Bubonitsy, Russia • Russian hunters have long been in the habit of rousting hibernating bears from their winter dens, shooting them for their pelts and meat, and leaving the cubs to starve or freeze to death. But Valentin Pazhetnov has a method of keeping the little ones alive and returning them to nature.
The secret, the Russian biologist says, is minimal contact with humans, so that the cubs learn to fend for themselves.
“Bear cubs shouldn’t get used to the smell of humans, to human houses ... the human voice,” he told AP Television. “They must avoid people, fear them. This is the only way they can survive in the wild.”

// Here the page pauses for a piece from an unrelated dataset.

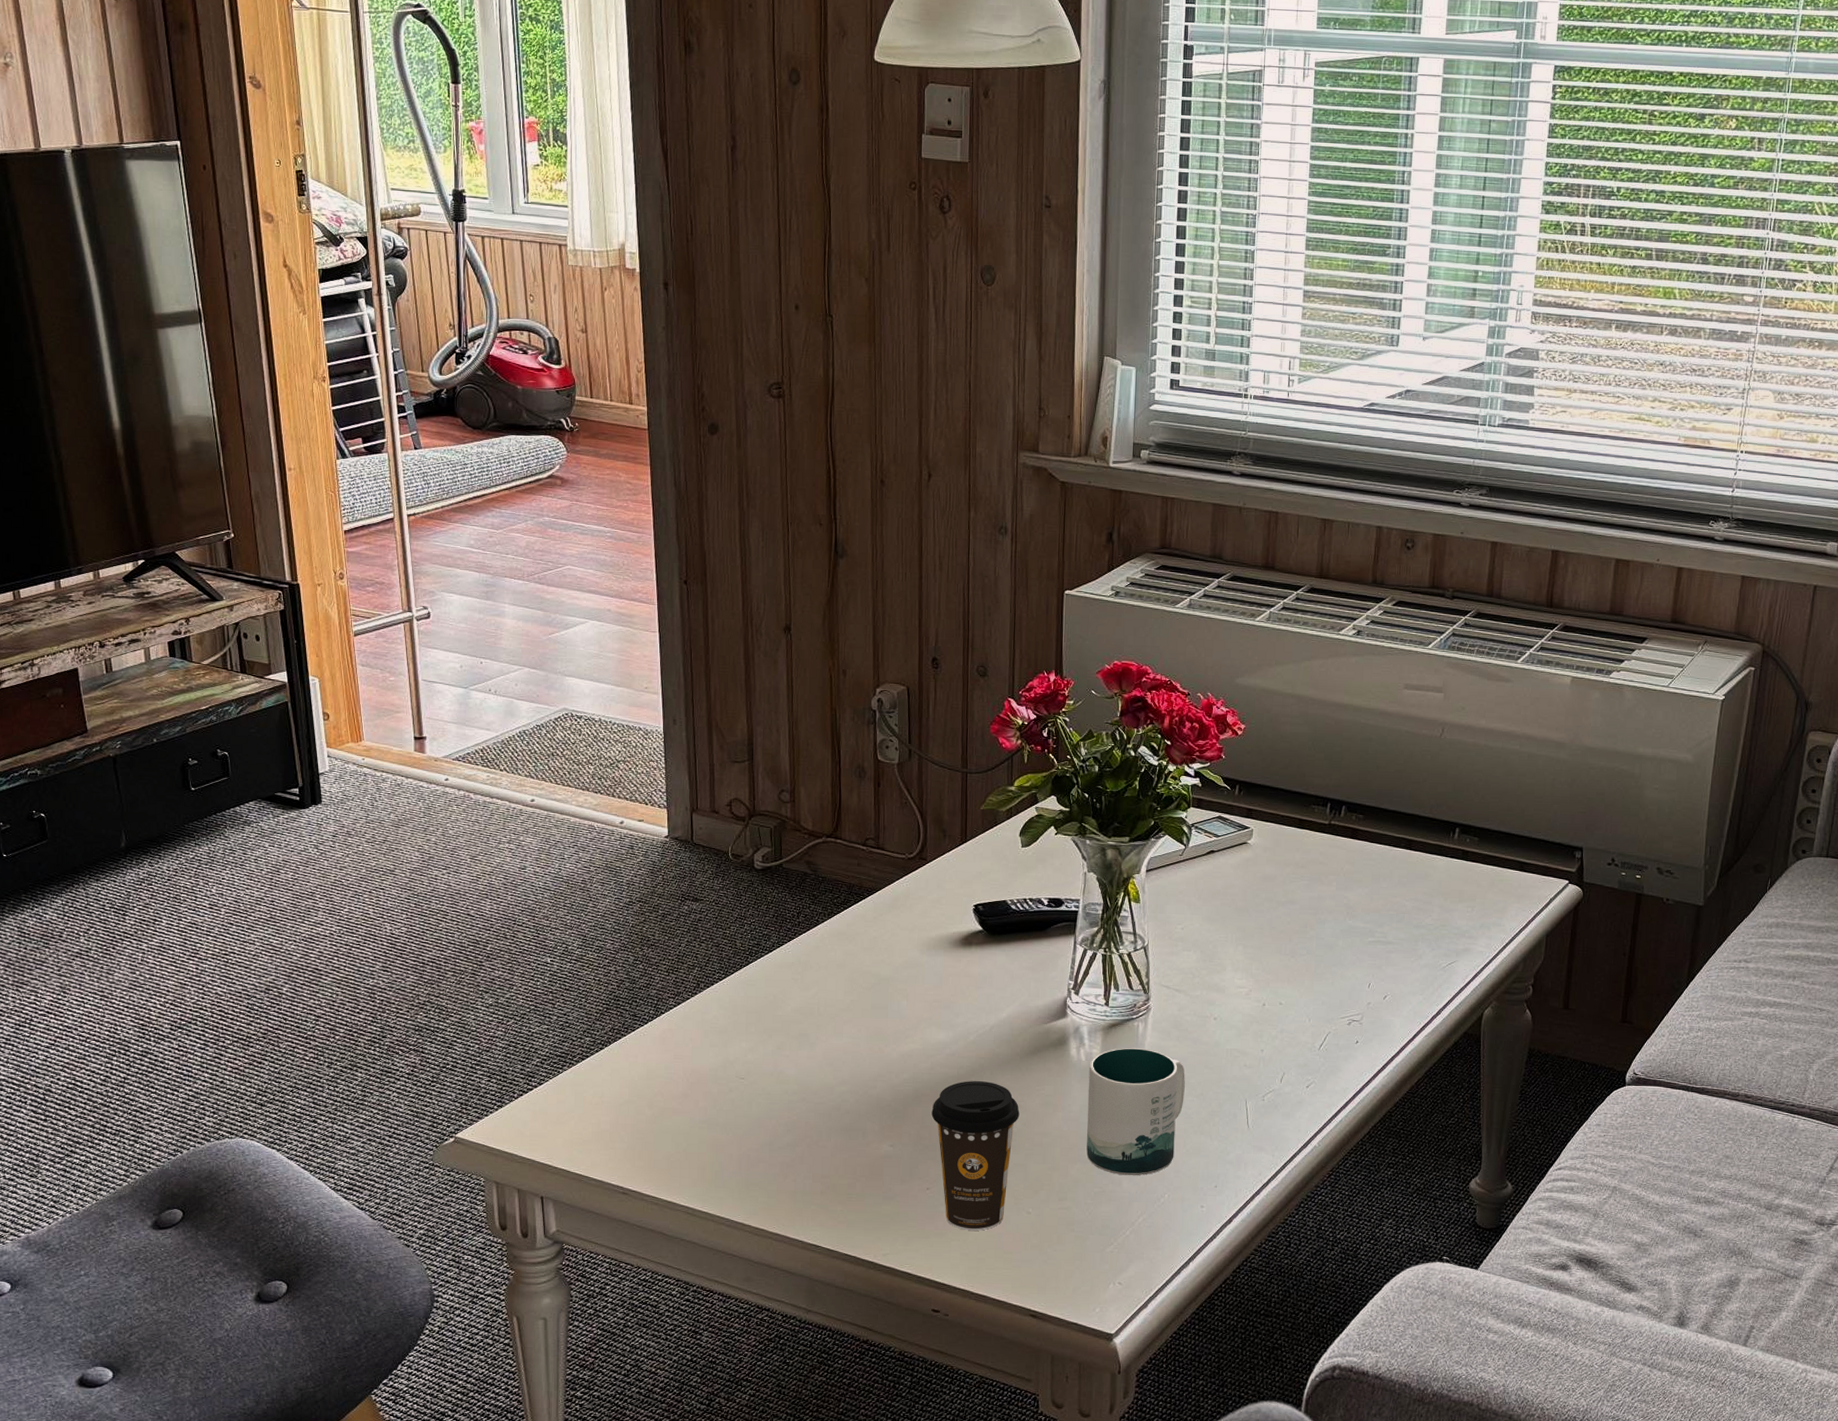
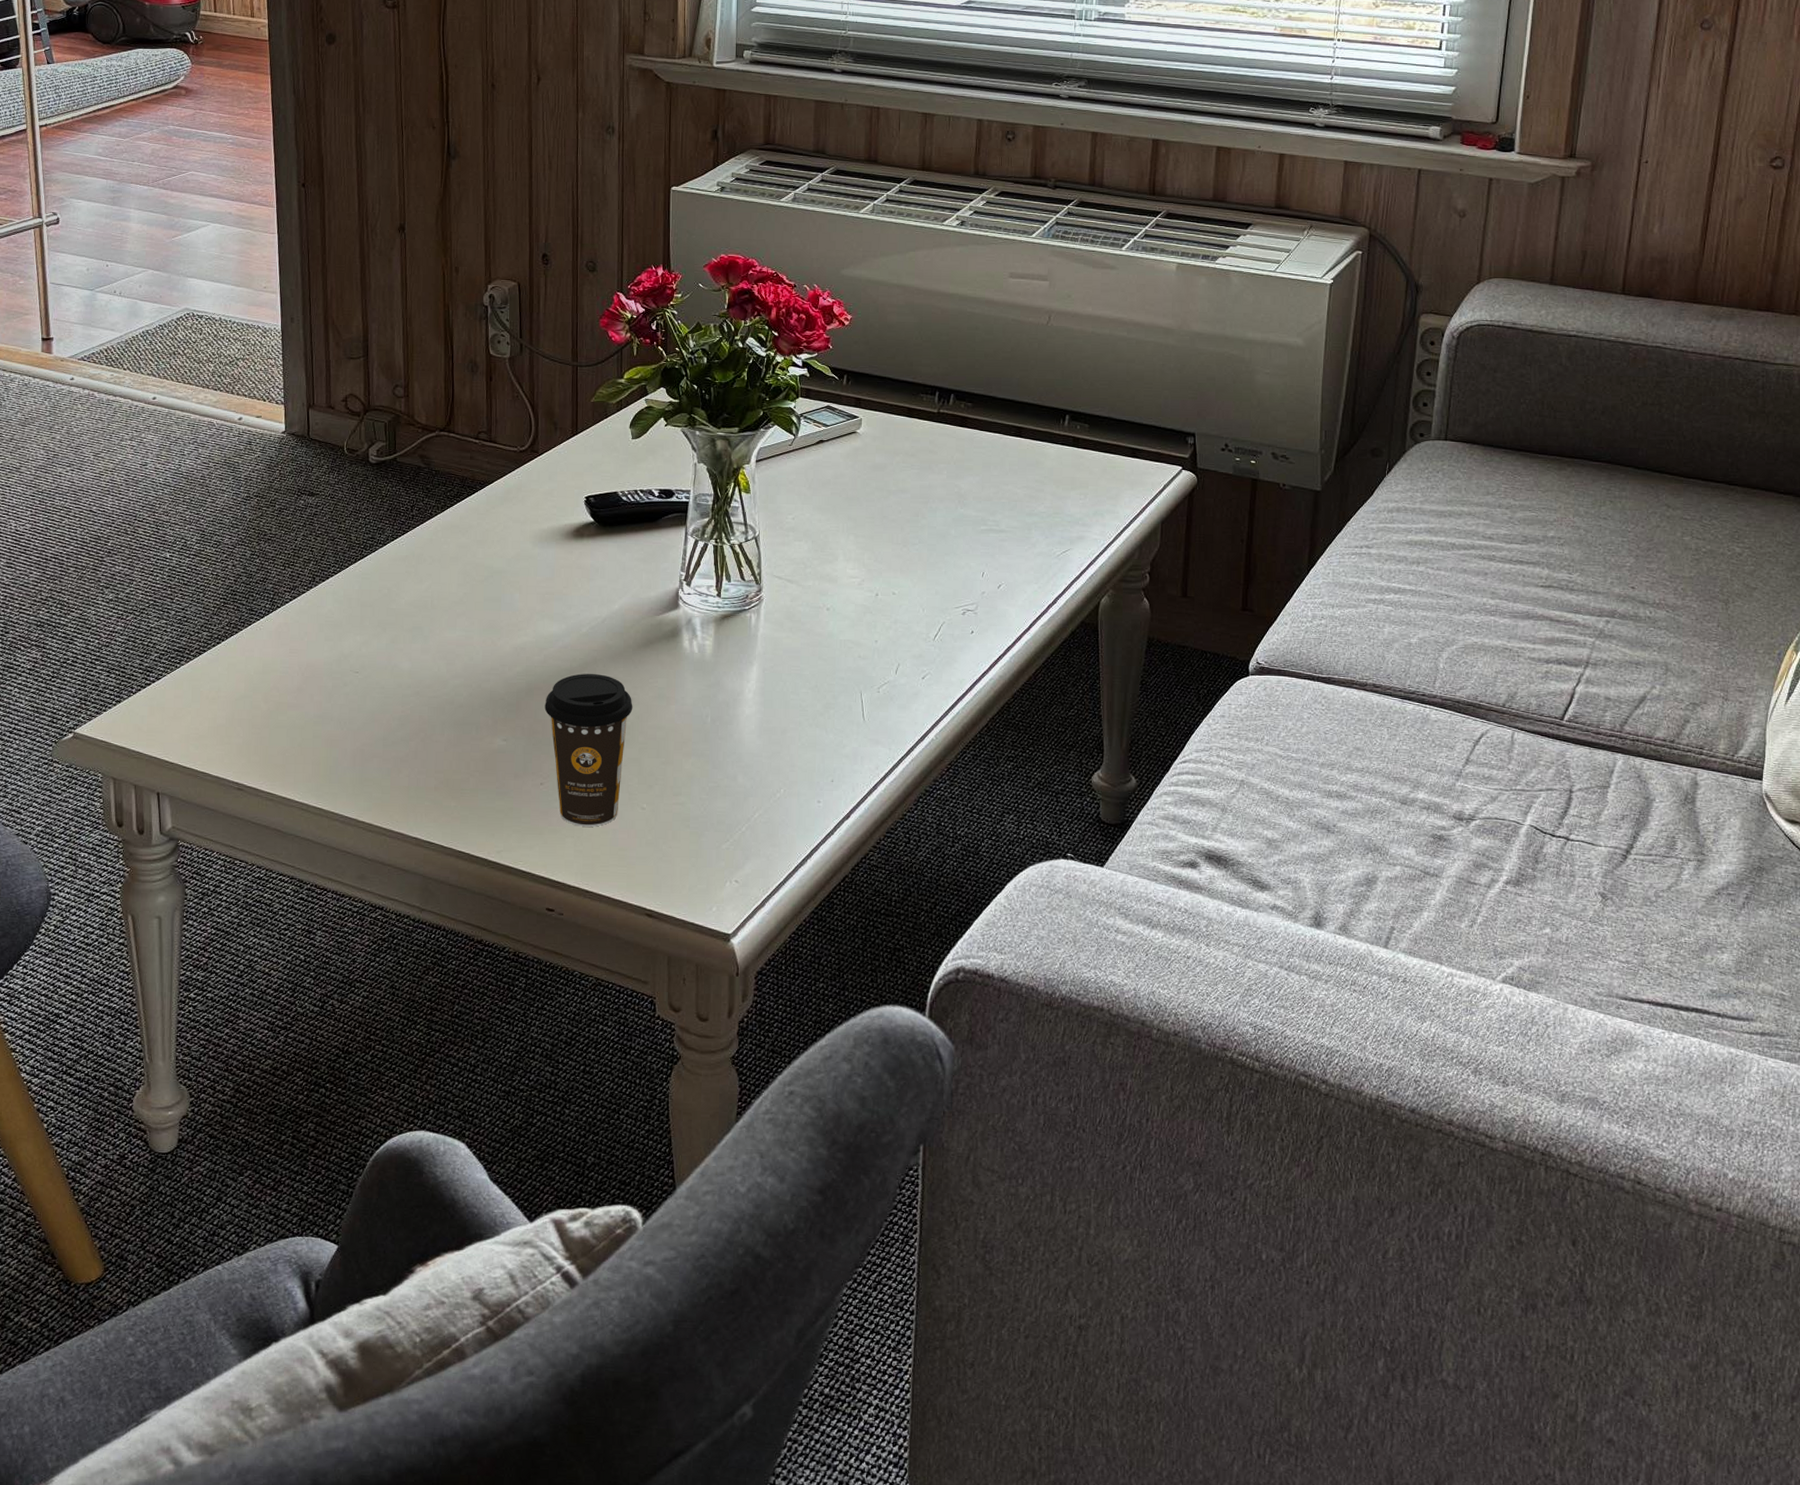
mug: present [1086,1047,1185,1176] -> none [701,639,799,770]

The bears are brought in by volunteers, hunters or people who stumble upon them by chance, and are sheltered at the Bear Rescue and Rehabilitation Program at Bubonitsy, a village 220 miles northwest of Moscow. The program is funded by the U.S.-based International Fund for Animal Welfare.
Here Pazhetnov; his wife, Svetlana; son Sergei, two grandchildren; and volunteers raise the cubs in a wooden den, where they live in darkness. The staff wear clothes impregnated with bear odor, deliver food to the animals quickly and refrain from fondling or communicating with them.
In spring, the cubs are moved to larger enclosures, and are released in the autumn.
Pazhetnov says some 200 cubs have been saved since 1996, and he welcomes a nationwide ban on hunting bears in dens that was enacted in March 2011.
He notes that aside from the cruelty involved, the bear is a Russian symbol, so “It was the right step and we are happy that the ban has been signed.”